(Investir au Cameroun) – Le prix du kilogramme de fèves de cacao s’établissait entre 1 200 et 1 300 FCFA dans les bassins de production du Cameroun au 24 mars 2026, selon les pointages du Système d’information des filières (SIF) piloté par l’Office national du cacao et du café (ONCC). À ce niveau, le cacao retrouve le même seuil de prix que le café robusta, une situation inédite depuis le 3 mars 2026.
Ce jour-là, les cours du robusta avaient franchi un cap inédit sur le marché camerounais en dépassant ceux du cacao, une première observée dans le pays depuis de nombreuses années. Le 18 février 2026, les deux produits avaient déjà atteint le même niveau de prix pour la première fois depuis longtemps.
Depuis, l’écart s’était creusé en faveur du robusta, marquant une rupture dans la hiérarchie habituelle des prix agricoles. Historiquement, le cacao surclassait de manière quasi systématique le café robusta, variété la plus répandue au Cameroun.
Un retournement qui confirme la faiblesse du cacao
Le renversement observé ces dernières semaines entre les filières cacao et café reflète avant tout la mauvaise passe traversée par le cacao depuis l’ouverture de la campagne 2025-2026. Après un pic de 6 000 FCFA/kg lors de la saison 2023-2024, puis un maximum de 5 400 FCFA/kg la campagne suivante, le kilogramme de fèves se négocie désormais entre 1 200 et 1 300 FCFA, après 1 050 à 1 150 FCFA il y a un mois, selon le SIF.
En dépit de ce redressement récent, les prix restent nettement inférieurs aux niveaux anticipés par les pouvoirs publics. En début de campagne, le gouvernement tablait en effet sur une fourchette comprise entre 3 200 et 5 400 FCFA/kg.
L’écart entre les prix réellement observés et les projections officielles s’explique, selon plusieurs analystes des marchés des matières premières, par une conjoncture internationale moins favorable qu’attendu pour les producteurs.
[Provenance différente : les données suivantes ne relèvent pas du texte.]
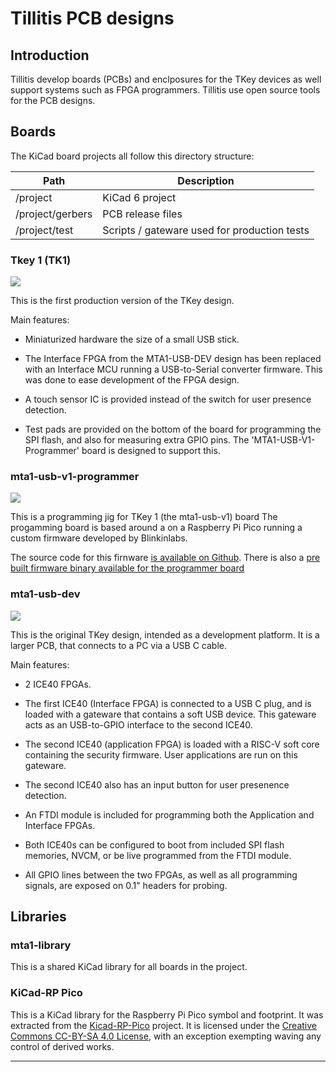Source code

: # Tillitis PCB designs

## Introduction

Tillitis develop boards (PCBs) and enclposures for the TKey devices as
well support systems such as FPGA programmers. Tillitis use open source
tools for the PCB designs.


## Boards

The KiCad board projects all follow this directory structure:

| Path | Description |
| ---  | --- |
| /project | KiCad 6 project |
| /project/gerbers | PCB release files |
| /project/test | Scripts / gateware used for production tests |

### Tkey 1 (TK1)

![](../../doc/images/mta1-usb-v1.jpg)

This is the first production version of the TKey design.

Main features:
* Miniaturized hardware the size of a small USB stick.

* The Interface FPGA from the MTA1-USB-DEV design has been replaced with an Interface
  MCU running a USB-to-Serial converter firmware. This was done to ease development
  of the FPGA design.

* A touch sensor IC is provided instead of the switch for user presence detection.

* Test pads are provided on the bottom of the board for programming the SPI flash,
  and also for measuring extra GPIO pins. The 'MTA1-USB-V1-Programmer' board is
  designed to support this.


### mta1-usb-v1-programmer

![](../../doc/images/mta1-usb-v1-programmer.jpg)

This is a programming jig for TKey 1 (the mta1-usb-v1) board The progamming board is based
around a on a Raspberry Pi Pico running a custom firmware developed by Blinkinlabs.

The source code for this firnware [is available on Github](https://github.com/Blinkinlabs/ice40_flasher).
There is also a [pre built firmware binary available for the programmer board](https://github.com/Blinkinlabs/ice40_flasher/tree/main/bin)


### mta1-usb-dev

![](../../doc/images/mta1-usb-dev.jpg)

This is the original TKey design, intended as a development platform. It is a larger PCB,
that connects to a PC via a USB C cable.

Main features:
* 2 ICE40 FPGAs.

* The first ICE40 (Interface FPGA) is connected to a USB C plug, and is loaded with a
  gateware that contains a soft USB device. This gateware acts as an USB-to-GPIO
  interface to the second ICE40.

* The second ICE40 (application FPGA) is loaded with a RISC-V soft core containing
  the security firmware. User applications are run on this gateware.

* The second ICE40 also has an input button for user presenence detection.

* An FTDI module is included for programming both the Application and Interface FPGAs.

* Both ICE40s can be configured to boot from included SPI flash memories, NVCM,
  or be live programmed from the FTDI module.

* All GPIO lines between the two FPGAs, as well as all programming signals, are
  exposed on 0.1" headers for probing.


## Libraries

### mta1-library

This is a shared KiCad library for all boards in the project.


### KiCad-RP Pico

This is a KiCad library for the Raspberry Pi Pico symbol and footprint. It was extracted from
the [Kicad-RP-Pico](https://github.com/ncarandini/KiCad-RP-Pico) project. It is licensed under
the [Creative Commons CC-BY-SA 4.0 License](https://creativecommons.org/licenses/by-sa/4.0/legalcode),
with an exception exempting waving any control of derived works.


---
Une pression mondiale durable sur les cours
La production mondiale de cacao devrait ressortir en excédent sur la campagne 2025-2026, dans le prolongement du redressement amorcé en 2024-2025, après trois campagnes déficitaires.
Selon les analystes, cet excédent attendu devrait continuer à peser sur les prix des fèves tout au long de la campagne, aussi bien sur le marché international que dans les pays producteurs, dont le Cameroun. Dans ce contexte, le retour du cacao au niveau du robusta traduit moins un rebond solide qu’une faiblesse persistante de la filière.